▶ _Record extracts_
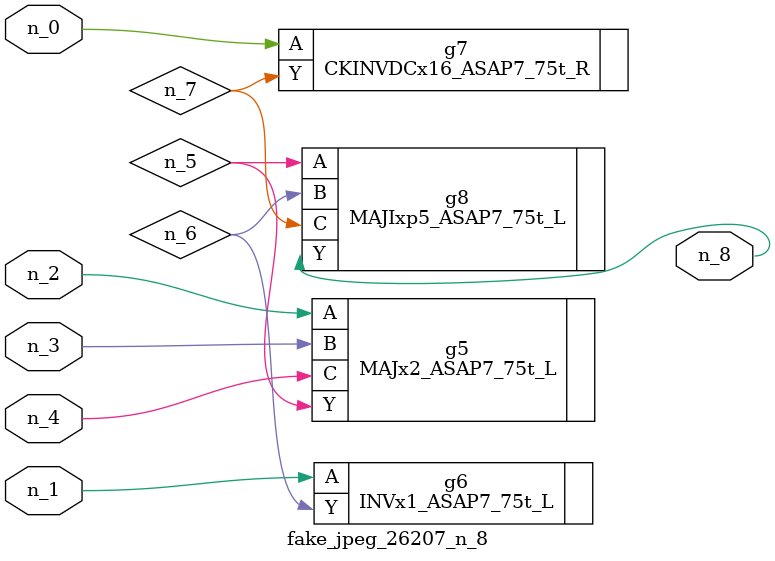
<source format=v>
module fake_jpeg_26207_n_8 (n_3, n_2, n_1, n_0, n_4, n_8);

input n_3;
input n_2;
input n_1;
input n_0;
input n_4;

output n_8;

wire n_6;
wire n_5;
wire n_7;

MAJx2_ASAP7_75t_L g5 ( 
.A(n_2),
.B(n_3),
.C(n_4),
.Y(n_5)
);

INVx1_ASAP7_75t_L g6 ( 
.A(n_1),
.Y(n_6)
);

CKINVDCx16_ASAP7_75t_R g7 ( 
.A(n_0),
.Y(n_7)
);

MAJIxp5_ASAP7_75t_L g8 ( 
.A(n_5),
.B(n_6),
.C(n_7),
.Y(n_8)
);


endmodule
</source>
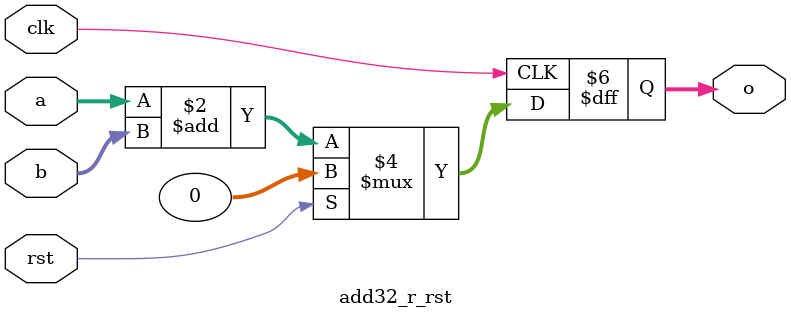
<source format=v>
module add32_r_rst(
    input [31:0] a,
    input [31:0] b,
    input clk,
    input rst,
    output reg [31:0] o
);

always @ (posedge clk) begin
    if (rst)
        o <= 1'b0;
    else 
        o <= a + b;
end

endmodule
</source>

▶ _Brief_
Print the whole listing above exactly, and keep every picture out of the copy.

▶ _Answer to this exercise_
<source format=v>
module fake_jpeg_26207_n_8 (n_3, n_2, n_1, n_0, n_4, n_8);

input n_3;
input n_2;
input n_1;
input n_0;
input n_4;

output n_8;

wire n_6;
wire n_5;
wire n_7;

MAJx2_ASAP7_75t_L g5 ( 
.A(n_2),
.B(n_3),
.C(n_4),
.Y(n_5)
);

INVx1_ASAP7_75t_L g6 ( 
.A(n_1),
.Y(n_6)
);

CKINVDCx16_ASAP7_75t_R g7 ( 
.A(n_0),
.Y(n_7)
);

MAJIxp5_ASAP7_75t_L g8 ( 
.A(n_5),
.B(n_6),
.C(n_7),
.Y(n_8)
);


endmodule
</source>
<source format=v>
module add32_r_rst(
    input [31:0] a,
    input [31:0] b,
    input clk,
    input rst,
    output reg [31:0] o
);

always @ (posedge clk) begin
    if (rst)
        o <= 1'b0;
    else 
        o <= a + b;
end

endmodule
</source>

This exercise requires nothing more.